Paul’s exhortations give my hope the rigor it deserves, and requires. I have no idea how many days I have left, but if they are surrounded in truth, nobleness, ideas that are pure, moments that are lovely, and all the while aiming for what’s both admirable and excellent, then the number of days are far less important than how they are lived.
The best part? These virtues are easier to spot than you might think. You’ll seem them on display this weekend for the Wimbledon finals. I spotted them when dropping Connor off to be a camp counselor this summer near Oregon — rolling hills and a river for rafting and what looked like incredibly uncomfortable bunk beds all equal what is right in the world. The good and hard conversations many of us are having about how to reckon with decades of racial injustice are a pathway to restoring a more noble country. My dog Bonnie’s tail wagging with abandon when she meets a new stranger — that is to say, new best friend — is the essence of admirable.
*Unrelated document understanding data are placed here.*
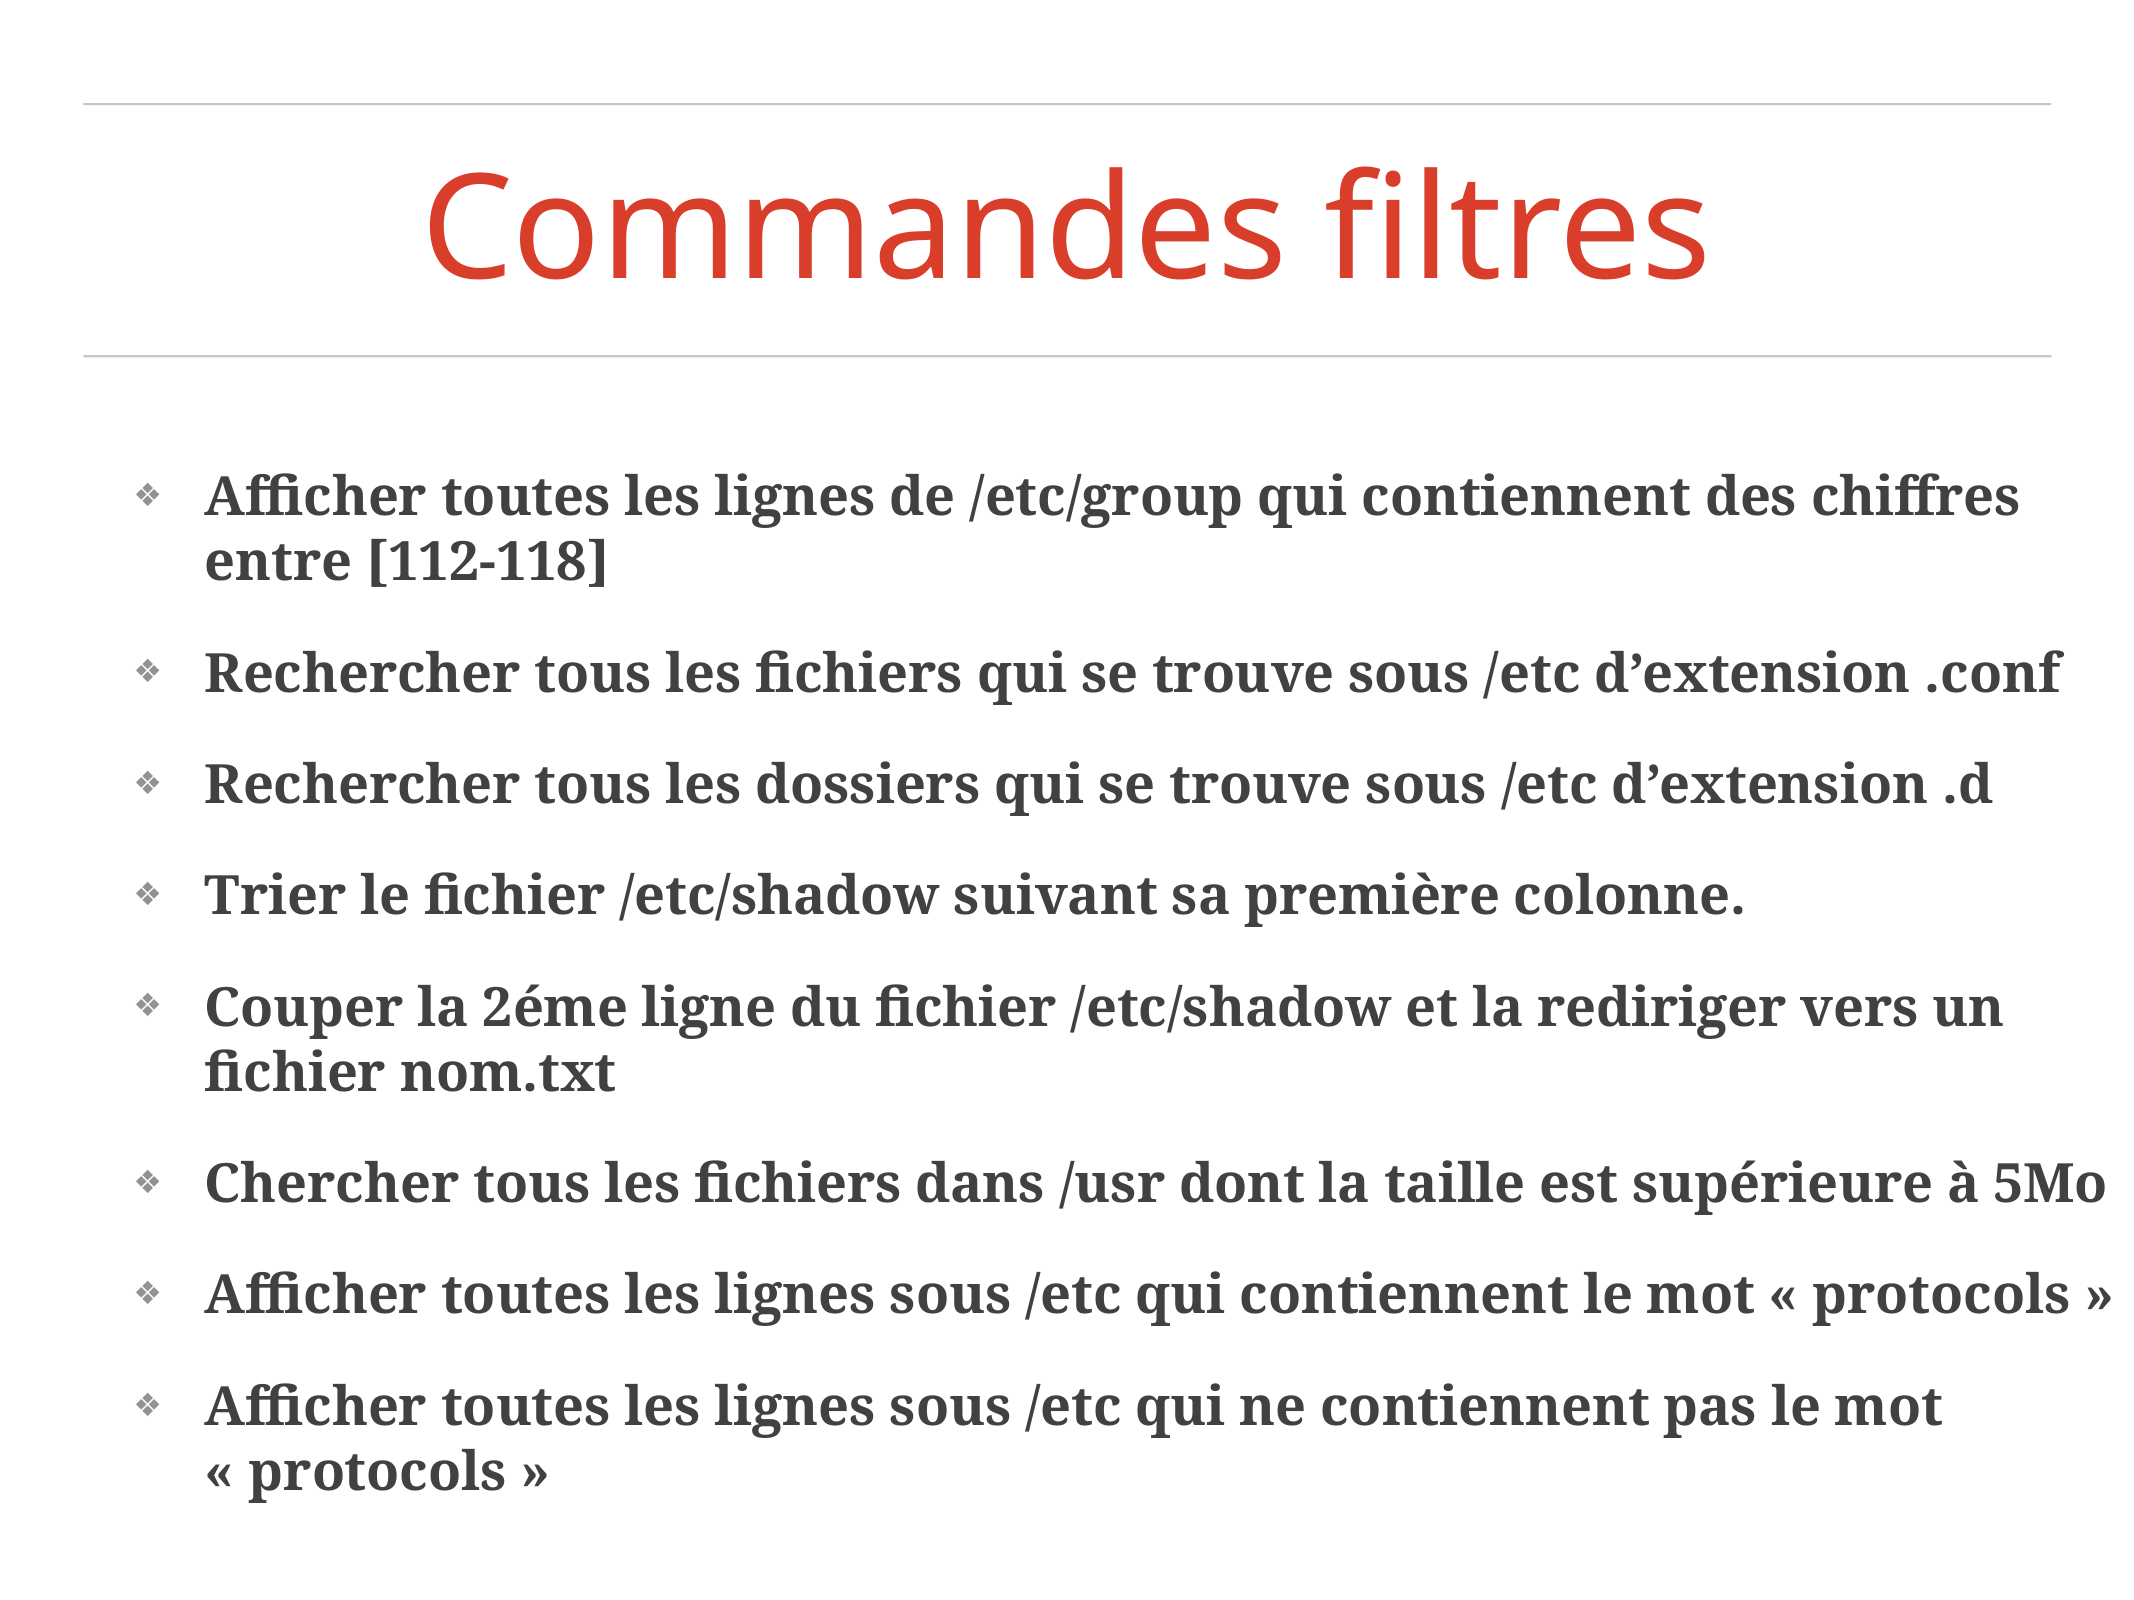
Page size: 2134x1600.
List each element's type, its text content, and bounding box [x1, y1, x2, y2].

title Commandes filtres [82, 130, 2051, 332]
text_box Afficher toutes les lignes de /etc/group qui contiennent des chiffres entre [112-118] Rechercher tous les fichiers qui se trouve sous /etc d’extension .conf Rechercher tous les dossiers qui se trouve sous /etc d’extension .d Trier le fichier /etc/shadow suivant sa première colonne. Couper la 2éme ligne du fichier /etc/shadow et la rediriger vers un fichier nom.txt Chercher tous les fichiers dans /usr dont la taille est supérieure à 5Mo Afficher toutes les lignes sous /etc qui contiennent le mot « protocols » Afficher toutes les lignes sous /etc qui ne contiennent pas le mot « protocols » [124, 377, 2134, 1585]
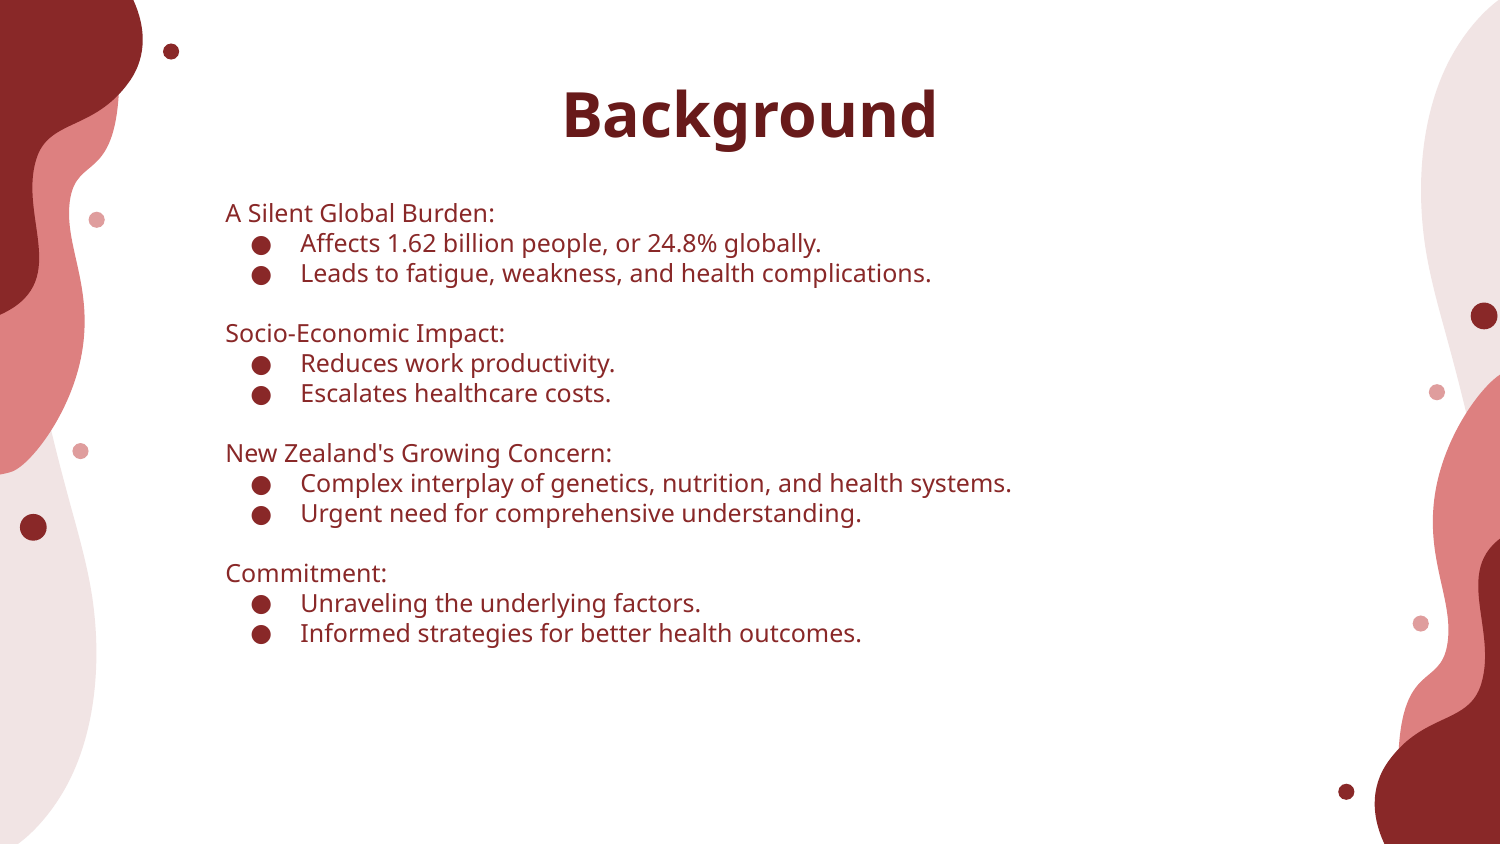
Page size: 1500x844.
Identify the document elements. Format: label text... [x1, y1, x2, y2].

title Background [447, 59, 1053, 154]
text_box A Silent Global Burden: Affects 1.62 billion people, or 24.8% globally. Leads to fatigue, weakness, and health complications. Socio-Economic Impact: Reduces work productivity. Escalates healthcare costs. New Zealand's Growing Concern: Complex interplay of genetics, nutrition, and health systems. Urgent need for comprehensive understanding. Commitment: Unraveling the underlying factors. Informed strategies for better health outcomes. [210, 183, 1349, 693]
Each and every walk.
These days — all of our days — are calling out for these virtues. Have we ever needed truth more? Or loveliness? Embracing these virtues — witnessing them, living them out — is where hope transforms into confidence, and gratitude most of all.
May we all live them out in these hours, these days, months, years, and perhaps even decades to come. With, like Bonnie, our tails wagging with joy throughout. Perhaps the most fabulous example of stubborn hope there ever was.